Oxygen-enhanced MRI (OE-MRI) is an emerging imaging technique for quantifying the spatial distribution and extent of
tumor oxygen delivery in vivo. In OE-MRI, the longitudinal relaxation rate of
protons (ΔR1) changes in proportion to the concentration of molecular
oxygen dissolved in plasma or interstitial tissue fluid. Therefore, well-oxygenated tissues show positive ΔR1. We hypothesized that the fraction of
tumor tissue refractory to
oxygen challenge (lack of positive ΔR1, termed "Oxy-R fraction") would be a robust
biomarker of
hypoxia in models with varying vascular and hypoxic features.
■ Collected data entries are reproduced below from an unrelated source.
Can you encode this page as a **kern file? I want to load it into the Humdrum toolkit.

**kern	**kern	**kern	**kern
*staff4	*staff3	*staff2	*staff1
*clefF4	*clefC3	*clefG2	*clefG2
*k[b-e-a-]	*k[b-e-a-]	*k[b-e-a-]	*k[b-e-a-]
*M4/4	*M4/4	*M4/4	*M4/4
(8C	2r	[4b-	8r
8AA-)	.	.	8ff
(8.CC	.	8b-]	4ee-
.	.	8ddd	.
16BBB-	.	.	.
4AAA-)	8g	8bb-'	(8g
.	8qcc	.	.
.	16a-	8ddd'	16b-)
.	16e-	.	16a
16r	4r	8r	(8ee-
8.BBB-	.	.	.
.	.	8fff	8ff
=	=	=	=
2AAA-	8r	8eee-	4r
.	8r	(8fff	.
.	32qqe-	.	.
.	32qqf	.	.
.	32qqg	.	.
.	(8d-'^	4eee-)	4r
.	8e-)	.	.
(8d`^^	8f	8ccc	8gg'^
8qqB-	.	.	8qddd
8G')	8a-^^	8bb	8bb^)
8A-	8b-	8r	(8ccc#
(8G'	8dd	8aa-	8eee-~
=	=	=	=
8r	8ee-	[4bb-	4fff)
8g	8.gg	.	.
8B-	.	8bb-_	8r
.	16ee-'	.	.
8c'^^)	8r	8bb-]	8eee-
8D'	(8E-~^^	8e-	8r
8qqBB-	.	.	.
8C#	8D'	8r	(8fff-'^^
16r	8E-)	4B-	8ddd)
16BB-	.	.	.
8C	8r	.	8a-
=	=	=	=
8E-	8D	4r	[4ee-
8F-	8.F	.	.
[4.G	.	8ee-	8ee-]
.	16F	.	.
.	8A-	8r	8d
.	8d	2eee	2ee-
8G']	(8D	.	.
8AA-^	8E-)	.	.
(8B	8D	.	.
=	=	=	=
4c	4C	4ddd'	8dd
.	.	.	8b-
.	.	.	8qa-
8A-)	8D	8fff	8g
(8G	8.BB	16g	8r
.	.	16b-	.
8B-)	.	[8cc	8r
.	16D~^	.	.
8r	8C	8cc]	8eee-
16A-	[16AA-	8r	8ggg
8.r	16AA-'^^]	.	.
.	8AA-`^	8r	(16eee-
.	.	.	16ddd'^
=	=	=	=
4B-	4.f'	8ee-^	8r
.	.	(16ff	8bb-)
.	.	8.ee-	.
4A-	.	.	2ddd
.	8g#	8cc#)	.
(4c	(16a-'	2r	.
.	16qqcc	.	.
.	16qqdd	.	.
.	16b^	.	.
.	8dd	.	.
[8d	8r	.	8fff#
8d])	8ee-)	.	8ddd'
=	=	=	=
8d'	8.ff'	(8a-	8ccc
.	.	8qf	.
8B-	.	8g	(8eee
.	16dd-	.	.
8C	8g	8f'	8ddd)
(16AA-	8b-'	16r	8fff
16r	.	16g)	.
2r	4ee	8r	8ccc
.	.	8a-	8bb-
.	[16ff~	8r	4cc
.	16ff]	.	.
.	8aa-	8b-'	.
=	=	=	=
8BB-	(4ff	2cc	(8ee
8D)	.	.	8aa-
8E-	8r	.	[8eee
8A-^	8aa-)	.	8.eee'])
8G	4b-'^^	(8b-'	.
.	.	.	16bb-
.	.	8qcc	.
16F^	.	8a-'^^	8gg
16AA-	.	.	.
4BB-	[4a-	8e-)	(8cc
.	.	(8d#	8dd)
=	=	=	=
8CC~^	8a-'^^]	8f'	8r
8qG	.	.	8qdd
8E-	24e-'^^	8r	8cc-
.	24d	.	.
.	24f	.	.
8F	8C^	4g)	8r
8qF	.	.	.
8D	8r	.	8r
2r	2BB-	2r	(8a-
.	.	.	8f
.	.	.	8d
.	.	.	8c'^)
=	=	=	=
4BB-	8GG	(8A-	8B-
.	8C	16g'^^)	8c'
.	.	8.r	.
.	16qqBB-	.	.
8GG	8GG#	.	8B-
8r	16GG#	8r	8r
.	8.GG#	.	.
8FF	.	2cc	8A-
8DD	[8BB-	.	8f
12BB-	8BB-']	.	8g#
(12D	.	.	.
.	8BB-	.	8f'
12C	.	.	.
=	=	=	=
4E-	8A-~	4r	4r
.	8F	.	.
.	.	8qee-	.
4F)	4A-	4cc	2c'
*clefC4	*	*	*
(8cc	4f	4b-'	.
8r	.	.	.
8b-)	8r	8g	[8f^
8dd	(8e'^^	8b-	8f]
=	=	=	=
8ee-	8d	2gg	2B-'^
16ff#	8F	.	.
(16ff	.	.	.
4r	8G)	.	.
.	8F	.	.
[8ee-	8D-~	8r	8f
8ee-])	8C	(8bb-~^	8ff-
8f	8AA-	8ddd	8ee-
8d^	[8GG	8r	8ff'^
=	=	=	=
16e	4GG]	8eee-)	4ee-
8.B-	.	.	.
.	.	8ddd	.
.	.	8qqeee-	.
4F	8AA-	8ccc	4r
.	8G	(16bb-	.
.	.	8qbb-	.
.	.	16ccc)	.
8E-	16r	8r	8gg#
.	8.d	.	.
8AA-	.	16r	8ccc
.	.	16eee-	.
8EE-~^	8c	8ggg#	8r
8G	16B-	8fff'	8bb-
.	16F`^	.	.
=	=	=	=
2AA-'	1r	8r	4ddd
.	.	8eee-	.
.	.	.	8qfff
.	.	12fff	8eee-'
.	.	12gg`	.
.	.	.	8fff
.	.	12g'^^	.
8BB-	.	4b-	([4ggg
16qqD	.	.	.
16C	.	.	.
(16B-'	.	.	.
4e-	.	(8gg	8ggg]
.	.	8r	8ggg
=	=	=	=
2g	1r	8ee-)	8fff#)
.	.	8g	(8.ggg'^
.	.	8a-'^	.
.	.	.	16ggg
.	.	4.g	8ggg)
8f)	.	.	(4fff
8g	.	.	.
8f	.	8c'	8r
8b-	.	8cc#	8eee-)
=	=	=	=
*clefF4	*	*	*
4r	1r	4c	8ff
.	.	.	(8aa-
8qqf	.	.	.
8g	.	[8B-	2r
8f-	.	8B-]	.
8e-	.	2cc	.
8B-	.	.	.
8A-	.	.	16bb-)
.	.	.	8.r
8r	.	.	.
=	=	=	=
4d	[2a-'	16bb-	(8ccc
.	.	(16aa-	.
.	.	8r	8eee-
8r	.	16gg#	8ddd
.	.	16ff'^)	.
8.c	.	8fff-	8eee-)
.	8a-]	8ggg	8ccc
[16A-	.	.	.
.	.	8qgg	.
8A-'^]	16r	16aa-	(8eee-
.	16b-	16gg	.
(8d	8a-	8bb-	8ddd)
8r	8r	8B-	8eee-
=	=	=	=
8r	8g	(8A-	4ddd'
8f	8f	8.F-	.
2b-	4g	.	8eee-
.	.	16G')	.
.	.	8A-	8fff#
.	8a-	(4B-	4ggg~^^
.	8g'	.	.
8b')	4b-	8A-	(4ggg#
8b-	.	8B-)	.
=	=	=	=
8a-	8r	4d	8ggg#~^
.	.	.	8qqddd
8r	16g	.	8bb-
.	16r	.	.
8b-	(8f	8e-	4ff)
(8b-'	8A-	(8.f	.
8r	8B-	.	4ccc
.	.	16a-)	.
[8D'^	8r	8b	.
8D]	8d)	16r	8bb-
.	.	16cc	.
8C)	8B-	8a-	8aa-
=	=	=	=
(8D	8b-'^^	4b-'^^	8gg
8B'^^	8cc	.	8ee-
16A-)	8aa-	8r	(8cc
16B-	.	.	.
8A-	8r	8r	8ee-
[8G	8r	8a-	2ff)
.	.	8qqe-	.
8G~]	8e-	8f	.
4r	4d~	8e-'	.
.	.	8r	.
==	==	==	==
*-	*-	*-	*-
Here, we demonstrate that OE-MRI signals are accurate, precise, and sensitive to changes in
tumor pO2 in highly vascular 786-0
renal cancer xenografts. Furthermore, we show that Oxy-R fraction can quantify the hypoxic fraction in multiple models with differing hypoxic and vascular phenotypes, when used in combination with measurements of
tumor perfusion. Finally, Oxy-R fraction can detect dynamic changes in
hypoxia induced by the vasomodulator agent
hydralazine. In contrast, more conventional
biomarkers of
hypoxia (derived from blood oxygenation-level dependent MRI and dynamic contrast-enhanced MRI) did not relate to tumor hypoxia consistently. Our results show that the Oxy-R fraction accurately quantifies tumor hypoxia noninvasively and is immediately translatable to the clinic.